CHAPTER XXV.
SADIE SURROUNDED.
“Oh,” said Sadie, with a merry toss of her brown curls, “don’t waste any more precious breath over me, I beg. I’m an unfortunate case, not worth struggling for. Just let me have a few hours of peace once more. If you’ll promise not to say ‘meeting’ again to me, I’ll promise not to laugh at you once after this long drawn-out spasm of goodness has quieted, and you have each descended to your usual level once more.”
“Sadie,” said Ester, in a low, shocked tone, “do you think we are all hypocrites, and mean not a bit of this?”
“By no means, my dear sister of charity, at least not all of you. I’m a firm believer in diseases of all sorts. This is one of the violent kind of highly contagious diseases; they must run their course, you know. I have not lived in the house with two learned physicians all this time without learning that fact, but I consider this very nearly at its height, and live in hourly expectation of the ‘turn.’ But, my dear, I don’t think you need worry about me in the least. I don’t believe I’m a fit subject for such trouble. You know I never took whooping-cough nor measles, though I have been exposed a great many times.”
To this Ester only replied by a low, tremulous, “Don’t, Sadie, please.”
Sadie turned a pair of mirthful eyes upon her for a moment, and noting with wonder the pale, anxious face and quivering lip of her sister, seemed suddenly sobered.
“Ester,” she said quietly, “I don’t think you are ‘playing good;’ I don’t positively. I believe you are thoroughly in earnest, but I think you have been through some very severe scenes of late, sickness and watching, and death, and your nerves are completely unstrung. I don’t wonder at your state of feeling, but you will get over it in a little while, and be yourself again.”

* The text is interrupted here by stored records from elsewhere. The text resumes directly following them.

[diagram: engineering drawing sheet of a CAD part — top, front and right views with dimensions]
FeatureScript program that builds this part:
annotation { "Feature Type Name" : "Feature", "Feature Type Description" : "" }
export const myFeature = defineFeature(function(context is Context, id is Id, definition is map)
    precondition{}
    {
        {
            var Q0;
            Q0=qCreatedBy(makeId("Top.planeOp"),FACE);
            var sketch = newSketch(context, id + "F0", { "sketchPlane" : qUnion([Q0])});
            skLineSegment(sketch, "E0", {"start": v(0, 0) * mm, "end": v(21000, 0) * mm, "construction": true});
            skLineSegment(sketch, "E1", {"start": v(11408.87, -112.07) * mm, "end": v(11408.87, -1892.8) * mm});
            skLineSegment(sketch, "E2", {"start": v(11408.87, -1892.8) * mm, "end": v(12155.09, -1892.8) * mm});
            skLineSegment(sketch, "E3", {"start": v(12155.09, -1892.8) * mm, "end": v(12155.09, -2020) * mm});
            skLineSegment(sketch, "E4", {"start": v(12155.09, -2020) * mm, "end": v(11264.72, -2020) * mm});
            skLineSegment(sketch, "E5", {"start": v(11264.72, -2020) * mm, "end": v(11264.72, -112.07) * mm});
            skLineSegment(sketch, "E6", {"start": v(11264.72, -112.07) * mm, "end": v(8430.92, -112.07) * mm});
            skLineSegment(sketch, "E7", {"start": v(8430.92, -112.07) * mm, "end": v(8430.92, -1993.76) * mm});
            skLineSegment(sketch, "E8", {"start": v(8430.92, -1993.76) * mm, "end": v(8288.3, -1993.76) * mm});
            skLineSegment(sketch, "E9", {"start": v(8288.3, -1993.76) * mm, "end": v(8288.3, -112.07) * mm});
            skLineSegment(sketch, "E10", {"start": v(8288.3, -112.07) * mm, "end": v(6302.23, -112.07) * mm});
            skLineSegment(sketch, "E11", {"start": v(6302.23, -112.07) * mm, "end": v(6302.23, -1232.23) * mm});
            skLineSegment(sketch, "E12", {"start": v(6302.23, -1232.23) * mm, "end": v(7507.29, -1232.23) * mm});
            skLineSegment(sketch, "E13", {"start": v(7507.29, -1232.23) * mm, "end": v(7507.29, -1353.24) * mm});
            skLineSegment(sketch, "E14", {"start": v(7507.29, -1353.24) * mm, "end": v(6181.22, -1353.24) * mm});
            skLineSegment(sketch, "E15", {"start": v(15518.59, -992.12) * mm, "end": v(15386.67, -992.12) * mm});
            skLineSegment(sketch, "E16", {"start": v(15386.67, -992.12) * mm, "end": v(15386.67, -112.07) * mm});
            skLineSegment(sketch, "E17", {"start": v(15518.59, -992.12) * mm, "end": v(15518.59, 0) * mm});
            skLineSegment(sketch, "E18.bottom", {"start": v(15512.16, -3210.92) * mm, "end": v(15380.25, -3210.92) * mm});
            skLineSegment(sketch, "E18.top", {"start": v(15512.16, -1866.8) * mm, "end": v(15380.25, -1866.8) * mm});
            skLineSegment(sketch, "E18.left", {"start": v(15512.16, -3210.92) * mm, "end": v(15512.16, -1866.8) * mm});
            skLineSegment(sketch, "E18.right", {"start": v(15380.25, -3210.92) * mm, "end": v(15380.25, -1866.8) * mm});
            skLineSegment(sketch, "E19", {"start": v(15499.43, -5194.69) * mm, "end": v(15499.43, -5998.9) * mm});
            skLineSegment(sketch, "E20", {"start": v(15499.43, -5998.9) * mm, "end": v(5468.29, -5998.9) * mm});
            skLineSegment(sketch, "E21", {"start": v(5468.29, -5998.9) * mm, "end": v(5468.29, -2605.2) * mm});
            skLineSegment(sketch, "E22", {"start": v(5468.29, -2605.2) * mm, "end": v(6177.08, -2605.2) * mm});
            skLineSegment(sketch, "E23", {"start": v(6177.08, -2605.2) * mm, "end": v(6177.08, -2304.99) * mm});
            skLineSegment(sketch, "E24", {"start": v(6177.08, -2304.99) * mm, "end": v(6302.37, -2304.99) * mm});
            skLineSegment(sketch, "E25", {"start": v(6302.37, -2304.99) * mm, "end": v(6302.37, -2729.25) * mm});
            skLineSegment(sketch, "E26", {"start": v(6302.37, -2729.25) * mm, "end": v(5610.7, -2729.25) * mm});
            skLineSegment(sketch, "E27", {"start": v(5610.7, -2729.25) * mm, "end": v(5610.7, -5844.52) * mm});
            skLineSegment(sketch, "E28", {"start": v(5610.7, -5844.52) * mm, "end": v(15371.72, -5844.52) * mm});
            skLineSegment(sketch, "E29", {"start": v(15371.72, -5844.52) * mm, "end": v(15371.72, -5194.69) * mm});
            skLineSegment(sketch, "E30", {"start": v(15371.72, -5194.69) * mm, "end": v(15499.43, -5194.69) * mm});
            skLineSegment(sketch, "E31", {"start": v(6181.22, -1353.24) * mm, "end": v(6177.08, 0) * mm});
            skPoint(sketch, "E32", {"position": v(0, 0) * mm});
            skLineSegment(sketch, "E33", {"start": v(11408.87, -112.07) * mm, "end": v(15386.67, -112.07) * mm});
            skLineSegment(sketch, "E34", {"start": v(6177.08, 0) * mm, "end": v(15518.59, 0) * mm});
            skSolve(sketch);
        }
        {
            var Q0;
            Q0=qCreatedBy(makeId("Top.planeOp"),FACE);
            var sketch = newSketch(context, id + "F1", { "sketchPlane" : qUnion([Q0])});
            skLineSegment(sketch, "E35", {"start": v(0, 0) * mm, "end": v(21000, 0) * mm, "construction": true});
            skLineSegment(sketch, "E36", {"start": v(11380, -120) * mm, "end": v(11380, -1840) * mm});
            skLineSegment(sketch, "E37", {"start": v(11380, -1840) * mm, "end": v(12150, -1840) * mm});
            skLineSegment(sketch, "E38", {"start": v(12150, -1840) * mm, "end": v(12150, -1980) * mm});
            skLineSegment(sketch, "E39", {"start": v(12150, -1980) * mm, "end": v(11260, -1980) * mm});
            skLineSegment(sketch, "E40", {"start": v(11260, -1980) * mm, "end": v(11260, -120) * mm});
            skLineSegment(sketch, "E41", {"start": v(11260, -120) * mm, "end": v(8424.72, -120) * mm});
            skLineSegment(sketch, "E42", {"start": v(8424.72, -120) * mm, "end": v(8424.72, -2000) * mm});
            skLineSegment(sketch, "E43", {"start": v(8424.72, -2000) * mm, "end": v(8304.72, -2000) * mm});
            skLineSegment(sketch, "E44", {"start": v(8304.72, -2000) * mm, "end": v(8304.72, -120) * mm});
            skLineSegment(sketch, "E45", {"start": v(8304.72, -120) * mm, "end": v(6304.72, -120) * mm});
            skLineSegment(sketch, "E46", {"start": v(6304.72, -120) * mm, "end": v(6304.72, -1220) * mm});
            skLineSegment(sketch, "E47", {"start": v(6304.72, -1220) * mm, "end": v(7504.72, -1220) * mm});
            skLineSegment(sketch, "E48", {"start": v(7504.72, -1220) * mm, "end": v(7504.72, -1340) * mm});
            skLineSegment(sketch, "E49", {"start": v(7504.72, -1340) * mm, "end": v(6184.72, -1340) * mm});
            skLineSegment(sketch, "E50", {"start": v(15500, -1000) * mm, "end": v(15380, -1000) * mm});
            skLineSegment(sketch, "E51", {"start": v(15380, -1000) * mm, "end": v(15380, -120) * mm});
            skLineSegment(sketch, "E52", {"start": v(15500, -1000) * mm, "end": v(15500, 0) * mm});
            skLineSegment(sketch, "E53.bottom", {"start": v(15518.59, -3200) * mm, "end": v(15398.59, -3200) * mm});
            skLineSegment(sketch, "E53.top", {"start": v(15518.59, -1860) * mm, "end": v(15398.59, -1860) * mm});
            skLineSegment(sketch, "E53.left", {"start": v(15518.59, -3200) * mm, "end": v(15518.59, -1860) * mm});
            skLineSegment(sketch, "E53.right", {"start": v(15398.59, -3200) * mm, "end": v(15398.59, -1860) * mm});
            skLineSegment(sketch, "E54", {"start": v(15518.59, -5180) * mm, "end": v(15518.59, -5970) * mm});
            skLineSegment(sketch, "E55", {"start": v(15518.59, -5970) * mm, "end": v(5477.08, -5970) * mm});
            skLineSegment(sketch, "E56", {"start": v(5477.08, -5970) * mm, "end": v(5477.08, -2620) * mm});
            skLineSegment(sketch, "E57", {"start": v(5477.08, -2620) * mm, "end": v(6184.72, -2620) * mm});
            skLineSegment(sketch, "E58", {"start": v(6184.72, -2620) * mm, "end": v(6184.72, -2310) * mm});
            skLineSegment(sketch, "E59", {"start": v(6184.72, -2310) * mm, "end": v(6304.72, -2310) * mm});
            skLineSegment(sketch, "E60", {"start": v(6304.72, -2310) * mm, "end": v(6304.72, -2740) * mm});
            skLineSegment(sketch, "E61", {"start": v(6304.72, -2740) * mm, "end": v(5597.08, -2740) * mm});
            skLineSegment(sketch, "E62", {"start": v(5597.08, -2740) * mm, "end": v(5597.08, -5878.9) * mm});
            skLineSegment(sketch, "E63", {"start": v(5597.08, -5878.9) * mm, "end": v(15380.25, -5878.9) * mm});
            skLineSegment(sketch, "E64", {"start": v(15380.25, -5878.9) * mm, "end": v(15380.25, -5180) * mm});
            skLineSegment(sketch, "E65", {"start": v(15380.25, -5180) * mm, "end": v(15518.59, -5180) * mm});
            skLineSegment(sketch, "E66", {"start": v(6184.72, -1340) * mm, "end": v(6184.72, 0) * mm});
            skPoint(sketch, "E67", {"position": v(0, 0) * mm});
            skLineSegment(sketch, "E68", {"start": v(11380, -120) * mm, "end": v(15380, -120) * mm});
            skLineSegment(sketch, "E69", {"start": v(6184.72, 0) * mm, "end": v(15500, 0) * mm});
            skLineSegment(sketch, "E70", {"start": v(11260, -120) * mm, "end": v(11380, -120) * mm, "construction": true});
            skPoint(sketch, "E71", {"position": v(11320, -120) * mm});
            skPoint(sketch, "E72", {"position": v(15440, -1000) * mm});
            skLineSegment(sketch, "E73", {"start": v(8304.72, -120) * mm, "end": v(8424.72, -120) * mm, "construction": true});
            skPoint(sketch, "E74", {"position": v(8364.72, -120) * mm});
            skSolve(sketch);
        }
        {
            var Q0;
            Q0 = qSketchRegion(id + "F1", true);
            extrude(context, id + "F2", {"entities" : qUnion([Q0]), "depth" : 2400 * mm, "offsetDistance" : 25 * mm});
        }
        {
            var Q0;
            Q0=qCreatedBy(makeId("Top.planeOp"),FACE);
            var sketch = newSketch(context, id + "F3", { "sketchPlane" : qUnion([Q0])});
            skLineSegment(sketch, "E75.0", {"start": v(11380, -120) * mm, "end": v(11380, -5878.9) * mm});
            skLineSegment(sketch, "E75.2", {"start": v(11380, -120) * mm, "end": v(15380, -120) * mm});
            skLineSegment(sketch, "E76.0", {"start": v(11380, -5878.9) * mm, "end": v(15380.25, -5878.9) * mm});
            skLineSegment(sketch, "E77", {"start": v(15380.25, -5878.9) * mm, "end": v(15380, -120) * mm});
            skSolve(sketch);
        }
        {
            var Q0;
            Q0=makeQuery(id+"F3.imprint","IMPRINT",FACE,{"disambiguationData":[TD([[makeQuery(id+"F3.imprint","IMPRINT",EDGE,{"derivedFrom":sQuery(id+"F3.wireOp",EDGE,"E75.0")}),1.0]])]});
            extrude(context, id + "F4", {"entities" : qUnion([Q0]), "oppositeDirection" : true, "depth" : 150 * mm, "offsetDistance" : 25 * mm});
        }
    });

“Oh,” said Ester, tremulously, “I pray God I may never be myself again; not the old self that you mean.”
“You will,” Sadie answered, with roguish positiveness. “Things will go cross-wise, the fire won’t burn, and the kettle won’t boil, and the milk-pitcher will tip over, and all sorts of mischievous things will go on happening after a little bit, just as usual, and you will feel like having a general smash up of every thing in spite of all these meetings.”

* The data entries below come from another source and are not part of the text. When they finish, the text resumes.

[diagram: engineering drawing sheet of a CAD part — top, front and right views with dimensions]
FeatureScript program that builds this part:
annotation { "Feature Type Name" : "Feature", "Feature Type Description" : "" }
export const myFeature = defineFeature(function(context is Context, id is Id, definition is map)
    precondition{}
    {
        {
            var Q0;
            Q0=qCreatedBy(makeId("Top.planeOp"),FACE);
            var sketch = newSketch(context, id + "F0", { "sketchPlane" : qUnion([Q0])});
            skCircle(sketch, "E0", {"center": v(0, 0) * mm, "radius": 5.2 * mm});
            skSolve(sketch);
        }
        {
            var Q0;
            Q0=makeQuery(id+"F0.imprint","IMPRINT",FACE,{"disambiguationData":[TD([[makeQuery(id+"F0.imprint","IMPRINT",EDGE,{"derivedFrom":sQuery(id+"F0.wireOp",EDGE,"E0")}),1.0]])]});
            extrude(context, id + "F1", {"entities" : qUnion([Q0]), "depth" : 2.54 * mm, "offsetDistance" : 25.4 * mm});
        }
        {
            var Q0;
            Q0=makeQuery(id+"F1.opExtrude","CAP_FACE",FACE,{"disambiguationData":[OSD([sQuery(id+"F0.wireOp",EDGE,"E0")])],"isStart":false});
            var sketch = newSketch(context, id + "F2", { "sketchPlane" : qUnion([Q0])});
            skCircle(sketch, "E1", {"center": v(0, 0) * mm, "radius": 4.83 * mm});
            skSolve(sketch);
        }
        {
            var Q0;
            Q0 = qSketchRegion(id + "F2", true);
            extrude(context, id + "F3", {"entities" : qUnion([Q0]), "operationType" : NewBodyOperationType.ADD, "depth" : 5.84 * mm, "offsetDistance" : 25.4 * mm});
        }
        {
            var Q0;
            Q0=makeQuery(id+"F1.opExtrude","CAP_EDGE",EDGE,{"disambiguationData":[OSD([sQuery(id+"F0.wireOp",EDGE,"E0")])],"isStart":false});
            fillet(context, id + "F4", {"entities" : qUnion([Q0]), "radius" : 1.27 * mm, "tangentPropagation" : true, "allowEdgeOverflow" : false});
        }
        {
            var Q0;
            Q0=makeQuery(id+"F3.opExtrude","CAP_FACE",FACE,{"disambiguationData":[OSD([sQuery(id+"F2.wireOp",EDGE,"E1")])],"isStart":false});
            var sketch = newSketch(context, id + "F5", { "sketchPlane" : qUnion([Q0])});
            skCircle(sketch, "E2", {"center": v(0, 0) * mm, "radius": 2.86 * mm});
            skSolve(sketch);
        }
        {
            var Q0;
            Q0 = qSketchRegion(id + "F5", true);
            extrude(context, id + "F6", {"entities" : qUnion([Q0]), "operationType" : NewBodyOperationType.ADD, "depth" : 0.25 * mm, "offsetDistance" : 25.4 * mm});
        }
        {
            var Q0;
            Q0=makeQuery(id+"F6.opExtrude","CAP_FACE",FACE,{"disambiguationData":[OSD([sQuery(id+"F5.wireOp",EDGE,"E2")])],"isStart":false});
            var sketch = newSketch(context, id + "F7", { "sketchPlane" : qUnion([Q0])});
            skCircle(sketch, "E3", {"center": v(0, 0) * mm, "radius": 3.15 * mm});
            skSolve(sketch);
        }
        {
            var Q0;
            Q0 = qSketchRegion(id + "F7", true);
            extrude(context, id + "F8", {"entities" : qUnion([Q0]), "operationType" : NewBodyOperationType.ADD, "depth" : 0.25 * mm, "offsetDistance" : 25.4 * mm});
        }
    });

Ester sighed heavily. The old difficulty again—things would not be undone. The weeds which she had been carelessly sowing during all these past years had taken deep root, and would not give place. After a moment’s silence she spoke again.
“Sadie, answer me just one question. What do you think of Dr. Douglass?”
Sadie’s face darkened ominously. “Never mind what I think of him,” she answered in short, sharp tones, and abruptly left the room.